> **To-do item A**
In the essay on numbers-driven ministry, which verse is cited for endurance?
> **To-do item B**
In the essay on numbers-driven ministry, swap "momentum" for "enthusiasm" and give that part again, starting at "The Silence That" and ending at "(2 Timothy 4:3)".
> **To-do item C**
Write the next part of the essay on numbers-driven ministry, picking up after its final sentence.

> **Selected extract**
The Silence That Often Follows the Numbers
There is another pattern worth acknowledging honestly.
The same voices that speak loudly when the numbers are high often grow quiet when:
attendance drops,
momentum fades,
people leave,
or difficulty sets in.
Why? Because a numbers-driven framework only knows how to speak when things look successful. It is also because when one builds their presence on momentum, it goes against the narrative to report when things have taken a down turn or are not as impressive.
But Scripture prepares pastors for seasons of endurance, pruning, loss, and faithfulness without applause.
“For the time will come when they will not endure sound doctrine…” (2 Timothy 4:3)
When ministry is measured primarily by outcomes, men are conditioned to celebrate only in prosperity and retreat in adversity. That is not a biblical posture.
The apostle Paul could write:
“As sorrowful, yet alway rejoicing; as poor, yet making many rich; as having nothing, and yet possessing all things.” (2 Corinthians 6:10)
Faithful ministry speaks just as clearly in lean years as in full ones.
Scripture, Not Sentiment, Must Set the Emphasis
This concern is not rooted in cynicism or jealousy. It is rooted in biblical proportion.
The New Testament places its greatest weight on:
doctrine (1 Timothy 4:16),
character (1 Timothy 3),
endurance (Hebrews 10:36),
faithfulness (1 Corinthians 4:2),
perseverance through loss (Acts 20:29–31).
Excitement is not condemned—but it is never central.
“For we walk by faith, not by sight.” (2 Corinthians 5:7)
When visible results become the primary evidence of God’s work, we subtly shift from faith to sight—whether we intend to or not.
And here is the sobering reality we must face:
We are experiencing greater loss across churches than at any point in recent memory. Across the spectrum, we are seeing greater doctrinal erosion, generational collapse, pastoral burnout, moral failure, shrinking congregations, and cultural hostility.

> **Supplied material**
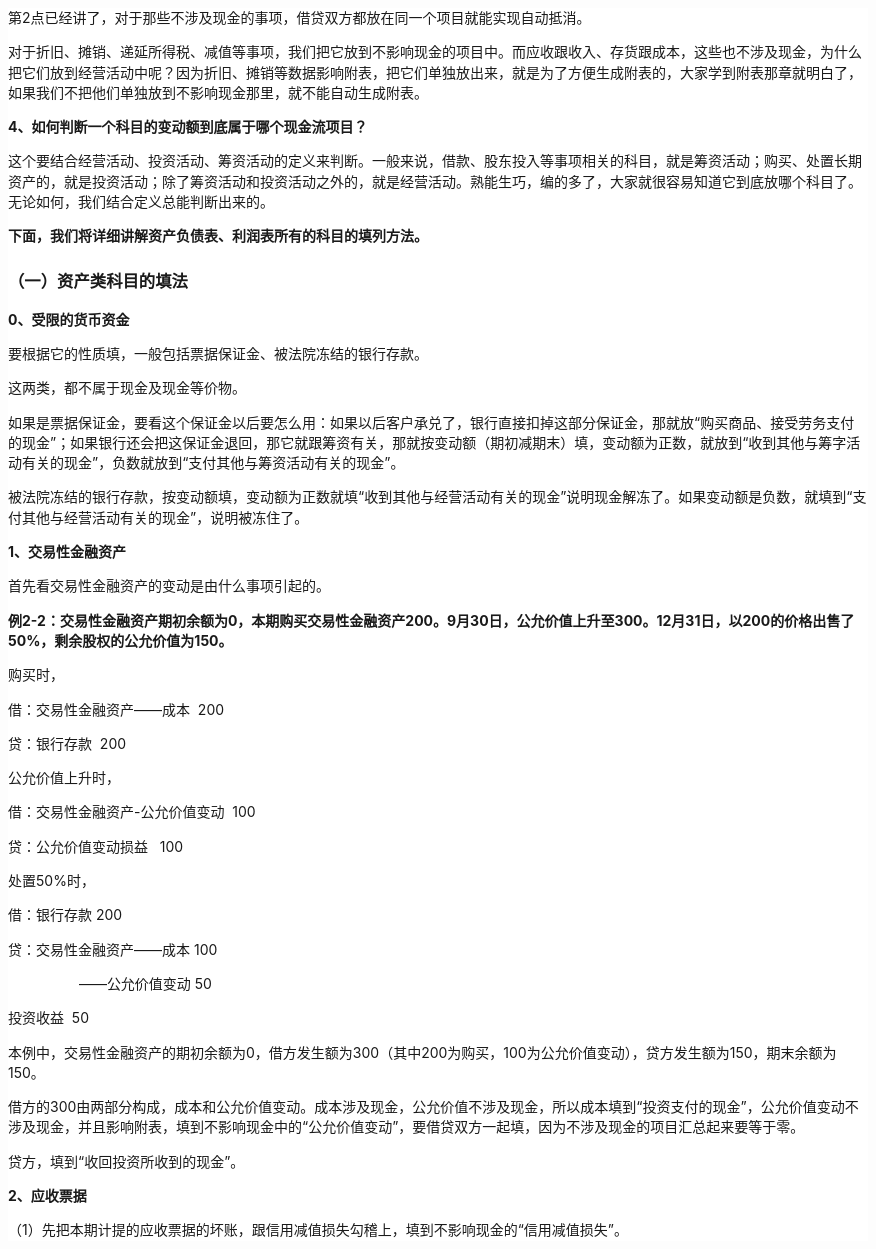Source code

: 第2点已经讲了，对于那些不涉及现金的事项，借贷双方都放在同一个项目就能实现自动抵消。

对于折旧、摊销、递延所得税、减值等事项，我们把它放到不影响现金的项目中。而应收跟收入、存货跟成本，这些也不涉及现金，为什么把它们放到经营活动中呢？因为折旧、摊销等数据影响附表，把它们单独放出来，就是为了方便生成附表的，大家学到附表那章就明白了，如果我们不把他们单独放到不影响现金那里，就不能自动生成附表。

**4、如何判断一个科目的变动额到底属于哪个现金流项目？**

这个要结合经营活动、投资活动、筹资活动的定义来判断。一般来说，借款、股东投入等事项相关的科目，就是筹资活动；购买、处置长期资产的，就是投资活动；除了筹资活动和投资活动之外的，就是经营活动。熟能生巧，编的多了，大家就很容易知道它到底放哪个科目了。无论如何，我们结合定义总能判断出来的。

**下面，我们将详细讲解资产负债表、利润表所有的科目的填列方法。**

### **（一）资产类科目的填法**

**0、受限的货币资金**

要根据它的性质填，一般包括票据保证金、被法院冻结的银行存款。

这两类，都不属于现金及现金等价物。

如果是票据保证金，要看这个保证金以后要怎么用：如果以后客户承兑了，银行直接扣掉这部分保证金，那就放“购买商品、接受劳务支付的现金”；如果银行还会把这保证金退回，那它就跟筹资有关，那就按变动额（期初减期末）填，变动额为正数，就放到“收到其他与筹字活动有关的现金”，负数就放到“支付其他与筹资活动有关的现金”。

被法院冻结的银行存款，按变动额填，变动额为正数就填“收到其他与经营活动有关的现金”说明现金解冻了。如果变动额是负数，就填到“支付其他与经营活动有关的现金”，说明被冻住了。

**1、交易性金融资产**

首先看交易性金融资产的变动是由什么事项引起的。

**例2-2：交易性金融资产期初余额为0，本期购买交易性金融资产200。9月30日，公允价值上升至300。12月31日，以200的价格出售了50%，剩余股权的公允价值为150。**

购买时，

借：交易性金融资产——成本  200

贷：银行存款  200

公允价值上升时，

借：交易性金融资产-公允价值变动  100

贷：公允价值变动损益   100

处置50%时，

借：银行存款 200

贷：交易性金融资产——成本 100

                  ——公允价值变动 50

投资收益  50

本例中，交易性金融资产的期初余额为0，借方发生额为300（其中200为购买，100为公允价值变动），贷方发生额为150，期末余额为150。

借方的300由两部分构成，成本和公允价值变动。成本涉及现金，公允价值不涉及现金，所以成本填到“投资支付的现金”，公允价值变动不涉及现金，并且影响附表，填到不影响现金中的“公允价值变动”，要借贷双方一起填，因为不涉及现金的项目汇总起来要等于零。

贷方，填到“收回投资所收到的现金”。

**2、应收票据**

（1）先把本期计提的应收票据的坏账，跟信用减值损失勾稽上，填到不影响现金的“信用减值损失”。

> **Answer A**
Hebrews 10:36

> **Answer B**
The Silence That Often Follows the Numbers
There is another pattern worth acknowledging honestly.
The same voices that speak loudly when the numbers are high often grow quiet when:
attendance drops,
enthusiasm fades,
people leave,
or difficulty sets in.
Why? Because a numbers-driven framework only knows how to speak when things look successful. It is also because when one builds their presence on enthusiasm, it goes against the narrative to report when things have taken a down turn or are not as impressive.
But Scripture prepares pastors for seasons of endurance, pruning, loss, and faithfulness without applause.
“For the time will come when they will not endure sound doctrine…” (2 Timothy 4:3)

> **Answer C**
A brief surge of excitement—or a well-crafted report—does nothing to reverse these trends.
What addresses them is:
slow, careful discipleship,
doctrinal clarity,
long-term shepherding,
courageous preaching,
and churches willing to remain faithful even if the numbers never rebound.
“He that endureth to the end shall be saved.” (Matthew 24:13)
A Call for Maturity, Not Muteness
This is not a call to stop sharing encouraging news.
It is a call to grow up in how we frame success.
Let us rejoice—but not redefine faithfulness.
Let us give thanks—but not create pressure.
Let us encourage—but not condition joy on outcomes.
Above all, let us ensure that our public language reflects biblical values, not inherited habits from a numbers-driven past that has already proven incapable of sustaining healthy churches.
The long game requires more than excitement.
It requires conviction, patience, and faith.
And those qualities often look unimpressive—until the Lord returns.
“Henceforth there is laid up for me a crown of righteousness…” (2 Timothy 4:8)
That crown is not awarded on Monday morning.